The boys started to build their own relationship with Dr. D, sharing what was going on in their lives and in their changing bodies, little by little. I’ve started stepping out of the room for a few minutes during Julian’s appointments and will do the same with Avery soon, letting them have that independent space from me so they can share things that are outside my purview.
When they put on these gowns in the same office we’ve been going to for as long as they’ve been on this earth, it fosters a sense of time travel back to those days.
It’s a trip as a parent to experience this shift from yours to not yours. Their bodies were never mine, but they came from mine. I was once intimately familiar with every crease in their skin, and now I couldn’t tell you how much they weigh.
Because of the longevity of this relationship with Dr. D, I watch them drop their guard and share candidly. I see them honestly talking about what’s happening with their mental health or with our family dynamic.
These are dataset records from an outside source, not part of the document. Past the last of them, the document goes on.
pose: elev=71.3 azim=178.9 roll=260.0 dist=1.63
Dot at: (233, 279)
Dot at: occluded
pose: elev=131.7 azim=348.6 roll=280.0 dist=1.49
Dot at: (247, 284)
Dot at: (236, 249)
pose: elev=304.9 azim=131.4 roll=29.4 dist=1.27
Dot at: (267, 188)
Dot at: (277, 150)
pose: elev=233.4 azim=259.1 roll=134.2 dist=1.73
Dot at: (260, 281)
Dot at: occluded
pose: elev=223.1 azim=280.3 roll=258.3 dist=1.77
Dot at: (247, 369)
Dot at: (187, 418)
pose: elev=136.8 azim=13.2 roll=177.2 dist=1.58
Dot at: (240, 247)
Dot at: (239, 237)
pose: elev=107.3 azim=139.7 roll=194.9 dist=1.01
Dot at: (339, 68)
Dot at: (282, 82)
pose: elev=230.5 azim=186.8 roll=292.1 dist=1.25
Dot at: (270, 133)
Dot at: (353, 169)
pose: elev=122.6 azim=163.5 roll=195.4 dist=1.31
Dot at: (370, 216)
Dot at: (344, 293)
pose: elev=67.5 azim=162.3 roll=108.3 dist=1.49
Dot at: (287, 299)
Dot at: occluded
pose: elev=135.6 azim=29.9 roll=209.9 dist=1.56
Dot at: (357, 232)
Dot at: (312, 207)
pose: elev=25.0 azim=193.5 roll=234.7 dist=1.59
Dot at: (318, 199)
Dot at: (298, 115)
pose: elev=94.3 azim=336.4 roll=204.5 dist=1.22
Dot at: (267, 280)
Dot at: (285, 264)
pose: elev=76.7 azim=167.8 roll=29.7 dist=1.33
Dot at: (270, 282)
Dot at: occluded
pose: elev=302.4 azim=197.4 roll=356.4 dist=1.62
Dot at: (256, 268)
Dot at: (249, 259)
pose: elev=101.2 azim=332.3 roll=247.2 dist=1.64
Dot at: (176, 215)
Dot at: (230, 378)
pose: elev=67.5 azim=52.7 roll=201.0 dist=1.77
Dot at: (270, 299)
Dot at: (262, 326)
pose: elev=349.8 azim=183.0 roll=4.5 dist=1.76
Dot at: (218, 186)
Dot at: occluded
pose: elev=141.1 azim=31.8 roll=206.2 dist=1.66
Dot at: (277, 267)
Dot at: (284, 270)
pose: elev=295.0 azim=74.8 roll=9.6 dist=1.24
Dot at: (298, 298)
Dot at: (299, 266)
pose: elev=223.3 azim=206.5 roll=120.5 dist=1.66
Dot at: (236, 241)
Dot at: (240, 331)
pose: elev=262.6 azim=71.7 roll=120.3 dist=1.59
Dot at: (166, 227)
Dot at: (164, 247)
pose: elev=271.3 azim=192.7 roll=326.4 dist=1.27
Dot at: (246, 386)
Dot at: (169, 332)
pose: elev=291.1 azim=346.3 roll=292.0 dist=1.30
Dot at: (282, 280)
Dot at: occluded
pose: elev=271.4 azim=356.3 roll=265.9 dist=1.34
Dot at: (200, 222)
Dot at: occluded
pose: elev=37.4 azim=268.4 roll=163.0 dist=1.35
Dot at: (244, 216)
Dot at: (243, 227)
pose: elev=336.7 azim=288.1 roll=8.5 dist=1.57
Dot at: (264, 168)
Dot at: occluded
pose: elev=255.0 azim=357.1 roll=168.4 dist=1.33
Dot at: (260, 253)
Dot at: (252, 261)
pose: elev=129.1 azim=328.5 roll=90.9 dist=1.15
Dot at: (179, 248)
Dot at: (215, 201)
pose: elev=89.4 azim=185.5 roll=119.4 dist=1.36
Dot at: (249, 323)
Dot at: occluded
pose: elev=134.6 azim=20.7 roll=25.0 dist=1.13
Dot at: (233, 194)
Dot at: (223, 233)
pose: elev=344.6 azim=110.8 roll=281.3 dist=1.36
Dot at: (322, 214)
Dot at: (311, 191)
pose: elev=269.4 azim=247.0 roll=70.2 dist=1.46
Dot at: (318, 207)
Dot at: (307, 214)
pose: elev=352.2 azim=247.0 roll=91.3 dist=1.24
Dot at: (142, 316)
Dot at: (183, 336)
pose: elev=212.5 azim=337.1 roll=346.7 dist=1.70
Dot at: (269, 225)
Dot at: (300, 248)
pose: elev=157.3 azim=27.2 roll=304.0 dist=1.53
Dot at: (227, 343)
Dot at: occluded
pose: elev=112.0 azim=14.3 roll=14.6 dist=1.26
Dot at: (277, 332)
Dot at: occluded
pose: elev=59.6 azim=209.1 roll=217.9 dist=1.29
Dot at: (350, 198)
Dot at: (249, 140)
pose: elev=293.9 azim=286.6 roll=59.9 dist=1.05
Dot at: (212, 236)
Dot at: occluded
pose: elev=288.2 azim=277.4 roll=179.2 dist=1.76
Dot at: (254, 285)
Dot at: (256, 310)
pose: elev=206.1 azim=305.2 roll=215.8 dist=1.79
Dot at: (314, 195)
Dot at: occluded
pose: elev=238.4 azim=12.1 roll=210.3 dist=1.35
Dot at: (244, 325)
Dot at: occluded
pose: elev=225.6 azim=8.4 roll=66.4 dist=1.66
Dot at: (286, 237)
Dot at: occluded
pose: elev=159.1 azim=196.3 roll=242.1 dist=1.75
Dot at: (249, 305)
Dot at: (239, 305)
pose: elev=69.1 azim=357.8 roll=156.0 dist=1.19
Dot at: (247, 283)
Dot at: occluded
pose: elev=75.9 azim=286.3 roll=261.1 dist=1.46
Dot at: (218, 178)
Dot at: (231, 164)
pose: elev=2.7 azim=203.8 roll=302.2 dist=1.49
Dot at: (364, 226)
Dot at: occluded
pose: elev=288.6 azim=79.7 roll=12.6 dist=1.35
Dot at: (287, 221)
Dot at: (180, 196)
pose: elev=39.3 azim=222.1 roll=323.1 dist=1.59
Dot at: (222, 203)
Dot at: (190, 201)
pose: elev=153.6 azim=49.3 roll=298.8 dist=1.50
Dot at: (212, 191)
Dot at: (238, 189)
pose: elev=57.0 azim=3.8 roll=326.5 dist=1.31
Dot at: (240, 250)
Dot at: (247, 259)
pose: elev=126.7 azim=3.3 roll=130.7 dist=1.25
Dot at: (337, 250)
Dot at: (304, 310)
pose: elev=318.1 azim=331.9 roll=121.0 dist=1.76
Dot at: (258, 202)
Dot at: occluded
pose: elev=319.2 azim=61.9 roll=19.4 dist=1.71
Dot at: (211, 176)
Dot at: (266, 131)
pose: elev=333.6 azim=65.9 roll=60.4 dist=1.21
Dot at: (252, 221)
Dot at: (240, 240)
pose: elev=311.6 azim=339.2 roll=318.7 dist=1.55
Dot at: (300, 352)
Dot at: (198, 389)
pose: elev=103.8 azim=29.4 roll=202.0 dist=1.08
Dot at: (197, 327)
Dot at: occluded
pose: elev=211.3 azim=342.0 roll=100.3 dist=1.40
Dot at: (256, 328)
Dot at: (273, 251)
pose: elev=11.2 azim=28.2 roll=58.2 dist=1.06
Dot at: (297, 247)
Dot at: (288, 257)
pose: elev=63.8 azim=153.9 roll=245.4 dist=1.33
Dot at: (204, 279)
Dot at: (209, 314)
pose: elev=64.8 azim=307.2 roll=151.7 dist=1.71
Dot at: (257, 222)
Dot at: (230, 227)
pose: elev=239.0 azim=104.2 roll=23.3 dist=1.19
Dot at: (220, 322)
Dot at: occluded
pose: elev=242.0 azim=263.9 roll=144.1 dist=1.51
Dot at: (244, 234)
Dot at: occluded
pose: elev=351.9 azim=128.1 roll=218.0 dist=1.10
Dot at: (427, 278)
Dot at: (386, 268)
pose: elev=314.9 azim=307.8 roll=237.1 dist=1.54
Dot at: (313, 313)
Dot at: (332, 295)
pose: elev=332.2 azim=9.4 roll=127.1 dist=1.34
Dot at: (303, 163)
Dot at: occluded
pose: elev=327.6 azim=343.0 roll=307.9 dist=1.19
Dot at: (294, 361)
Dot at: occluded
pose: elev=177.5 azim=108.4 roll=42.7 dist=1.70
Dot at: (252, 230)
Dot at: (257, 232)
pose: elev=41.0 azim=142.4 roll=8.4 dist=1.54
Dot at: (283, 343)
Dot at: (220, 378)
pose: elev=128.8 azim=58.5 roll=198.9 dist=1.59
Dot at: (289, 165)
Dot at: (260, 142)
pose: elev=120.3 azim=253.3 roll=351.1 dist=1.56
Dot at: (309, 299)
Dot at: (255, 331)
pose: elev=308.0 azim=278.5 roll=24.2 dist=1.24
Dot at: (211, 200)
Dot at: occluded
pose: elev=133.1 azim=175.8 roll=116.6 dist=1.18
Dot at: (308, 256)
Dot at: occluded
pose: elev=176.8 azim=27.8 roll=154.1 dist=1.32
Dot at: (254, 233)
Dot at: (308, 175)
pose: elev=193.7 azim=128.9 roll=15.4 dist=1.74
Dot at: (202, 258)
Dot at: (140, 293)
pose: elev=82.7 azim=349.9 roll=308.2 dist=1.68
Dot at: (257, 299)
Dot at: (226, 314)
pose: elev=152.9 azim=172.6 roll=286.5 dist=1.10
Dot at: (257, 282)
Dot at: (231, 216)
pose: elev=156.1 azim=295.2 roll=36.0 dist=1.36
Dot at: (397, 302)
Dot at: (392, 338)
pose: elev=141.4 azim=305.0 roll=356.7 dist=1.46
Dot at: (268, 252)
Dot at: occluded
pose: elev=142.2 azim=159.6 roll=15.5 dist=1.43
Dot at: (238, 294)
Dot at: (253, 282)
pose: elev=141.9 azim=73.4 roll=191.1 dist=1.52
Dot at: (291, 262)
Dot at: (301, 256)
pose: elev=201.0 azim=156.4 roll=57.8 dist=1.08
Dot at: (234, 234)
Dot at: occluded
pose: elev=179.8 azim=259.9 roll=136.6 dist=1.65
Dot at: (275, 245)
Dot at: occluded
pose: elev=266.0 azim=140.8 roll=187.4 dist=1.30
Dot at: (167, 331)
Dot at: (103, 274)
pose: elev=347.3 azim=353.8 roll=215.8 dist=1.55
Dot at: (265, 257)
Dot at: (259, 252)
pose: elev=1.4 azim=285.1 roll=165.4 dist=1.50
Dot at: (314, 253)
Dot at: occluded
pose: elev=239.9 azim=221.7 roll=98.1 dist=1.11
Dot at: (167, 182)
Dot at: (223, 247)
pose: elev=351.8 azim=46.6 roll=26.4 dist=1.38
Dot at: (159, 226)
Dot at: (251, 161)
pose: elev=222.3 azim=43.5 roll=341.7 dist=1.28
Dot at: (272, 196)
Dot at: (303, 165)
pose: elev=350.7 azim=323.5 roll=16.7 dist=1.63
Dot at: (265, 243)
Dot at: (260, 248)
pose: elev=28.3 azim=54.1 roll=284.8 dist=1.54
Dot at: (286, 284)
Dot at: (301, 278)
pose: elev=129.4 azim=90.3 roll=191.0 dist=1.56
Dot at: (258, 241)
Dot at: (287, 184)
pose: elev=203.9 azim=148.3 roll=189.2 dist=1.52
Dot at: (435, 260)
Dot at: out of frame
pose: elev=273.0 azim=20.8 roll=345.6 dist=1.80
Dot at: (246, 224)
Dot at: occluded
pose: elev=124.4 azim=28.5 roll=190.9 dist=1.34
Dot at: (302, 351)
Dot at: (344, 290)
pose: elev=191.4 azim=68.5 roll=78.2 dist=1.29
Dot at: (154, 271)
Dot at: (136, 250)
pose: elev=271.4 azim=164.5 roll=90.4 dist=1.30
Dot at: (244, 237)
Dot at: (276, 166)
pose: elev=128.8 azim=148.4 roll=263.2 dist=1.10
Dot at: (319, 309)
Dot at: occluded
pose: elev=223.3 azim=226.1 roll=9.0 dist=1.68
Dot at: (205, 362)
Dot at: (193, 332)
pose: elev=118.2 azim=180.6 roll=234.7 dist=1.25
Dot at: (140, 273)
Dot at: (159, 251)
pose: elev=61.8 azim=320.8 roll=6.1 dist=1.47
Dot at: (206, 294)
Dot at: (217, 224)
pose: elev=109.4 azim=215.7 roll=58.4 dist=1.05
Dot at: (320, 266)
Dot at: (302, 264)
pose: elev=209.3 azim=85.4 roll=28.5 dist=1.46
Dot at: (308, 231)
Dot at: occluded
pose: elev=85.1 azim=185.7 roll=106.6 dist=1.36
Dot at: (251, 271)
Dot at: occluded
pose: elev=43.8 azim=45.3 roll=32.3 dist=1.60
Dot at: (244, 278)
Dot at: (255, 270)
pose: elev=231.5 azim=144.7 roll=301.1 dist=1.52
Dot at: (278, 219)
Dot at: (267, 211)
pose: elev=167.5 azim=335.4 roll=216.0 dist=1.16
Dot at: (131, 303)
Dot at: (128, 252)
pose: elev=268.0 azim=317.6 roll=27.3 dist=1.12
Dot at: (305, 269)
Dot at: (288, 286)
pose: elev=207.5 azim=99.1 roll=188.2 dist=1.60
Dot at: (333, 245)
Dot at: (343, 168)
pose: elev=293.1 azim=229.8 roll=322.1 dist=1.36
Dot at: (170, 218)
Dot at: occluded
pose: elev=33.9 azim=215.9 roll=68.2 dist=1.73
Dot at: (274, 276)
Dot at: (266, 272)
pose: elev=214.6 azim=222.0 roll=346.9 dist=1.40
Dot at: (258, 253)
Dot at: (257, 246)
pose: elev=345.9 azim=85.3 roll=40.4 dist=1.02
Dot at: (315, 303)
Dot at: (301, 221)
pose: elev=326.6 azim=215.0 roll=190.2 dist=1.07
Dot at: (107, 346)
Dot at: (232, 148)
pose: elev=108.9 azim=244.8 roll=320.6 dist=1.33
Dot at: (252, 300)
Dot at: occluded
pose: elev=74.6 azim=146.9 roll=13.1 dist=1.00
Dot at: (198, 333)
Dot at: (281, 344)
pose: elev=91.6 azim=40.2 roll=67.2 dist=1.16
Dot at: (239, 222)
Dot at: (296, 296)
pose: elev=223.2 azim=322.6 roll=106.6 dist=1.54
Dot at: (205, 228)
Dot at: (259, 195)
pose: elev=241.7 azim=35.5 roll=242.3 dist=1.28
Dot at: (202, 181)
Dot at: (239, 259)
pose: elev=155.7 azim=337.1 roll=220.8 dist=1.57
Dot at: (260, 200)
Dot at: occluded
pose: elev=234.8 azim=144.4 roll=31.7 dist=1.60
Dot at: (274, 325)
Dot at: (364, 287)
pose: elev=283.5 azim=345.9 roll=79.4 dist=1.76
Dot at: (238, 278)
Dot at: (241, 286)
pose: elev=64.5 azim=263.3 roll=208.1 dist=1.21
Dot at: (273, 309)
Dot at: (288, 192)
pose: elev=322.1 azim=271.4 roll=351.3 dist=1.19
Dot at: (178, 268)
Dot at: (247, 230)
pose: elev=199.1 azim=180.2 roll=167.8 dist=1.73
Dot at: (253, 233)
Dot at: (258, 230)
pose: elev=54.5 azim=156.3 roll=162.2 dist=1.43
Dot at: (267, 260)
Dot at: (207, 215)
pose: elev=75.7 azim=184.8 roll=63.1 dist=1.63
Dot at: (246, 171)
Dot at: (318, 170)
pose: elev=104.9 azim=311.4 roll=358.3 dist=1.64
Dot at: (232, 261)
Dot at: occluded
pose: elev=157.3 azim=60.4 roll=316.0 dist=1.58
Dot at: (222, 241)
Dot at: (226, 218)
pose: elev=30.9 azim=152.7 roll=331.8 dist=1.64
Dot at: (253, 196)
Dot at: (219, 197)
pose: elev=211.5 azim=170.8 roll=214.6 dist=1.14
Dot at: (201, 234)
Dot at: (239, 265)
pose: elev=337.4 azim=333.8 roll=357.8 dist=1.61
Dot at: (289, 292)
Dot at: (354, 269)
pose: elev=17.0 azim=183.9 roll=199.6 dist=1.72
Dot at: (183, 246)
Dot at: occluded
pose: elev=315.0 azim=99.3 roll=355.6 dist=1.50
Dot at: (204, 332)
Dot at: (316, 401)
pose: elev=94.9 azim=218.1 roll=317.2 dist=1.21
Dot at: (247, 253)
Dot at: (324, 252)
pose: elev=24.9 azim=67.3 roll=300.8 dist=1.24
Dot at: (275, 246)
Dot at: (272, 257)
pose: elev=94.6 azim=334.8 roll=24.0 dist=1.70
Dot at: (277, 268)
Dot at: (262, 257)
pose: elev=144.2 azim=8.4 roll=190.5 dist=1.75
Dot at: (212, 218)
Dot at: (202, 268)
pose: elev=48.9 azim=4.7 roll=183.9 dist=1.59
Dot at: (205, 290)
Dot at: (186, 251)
I always leave these appointments feeling so grateful for not only our doctor, but this habit we’ve cultivated. Doctor’s visits can be scary, but these well-checks normalize conversations about what’s happening with, on, to and in our bodies.
Thankfully, this most recent well-check was fine, but well-checks aren’t a guarantee of wellness. My dad’s cancer diagnosis five years ago left in its wake a fear of unforeseen bad news from medical professionals that I’m only just now recognizing.
Preventative care can’t prevent sickness, but it does give a semblance of control in a chaotic world.
Now that I’m 40, I’ve added a mammogram to my annual well-check tour that, thus far, has included regular visits to the dermatologist and gynecologist. Like my kids’ well-checks, these appointments have become as much about the relationship I cultivate with the doctors as the services they provide. I generally look forward to them, but there is always an asterisk of doubt.
As the years pass, my social media feed has filled with more and more people sharing about their own diagnoses and treatment journeys. I try to be supportive, but I know that no amount of “thinking about yous” can change the difficulty of what happens when the well-check isn’t so swell.
This is all part of getting older, I know, and it’s nothing many of you haven’t thought about — or gone through — yourselves.
But by writing about it, by taking a moment to appreciate an everyday well-check whose only surprise was that my youngest probably needs to get his eyes checked, I can carve out a moment of appreciation for what’s at the heart of these visits. That we have systems in place to shepherd us, in sickness and in health. That we have helpers who dedicate their lives to providing support, from birth to death.
That we are humans first and patients second, even on our sickest days, and that our doctors, nurses and caregivers are human, too.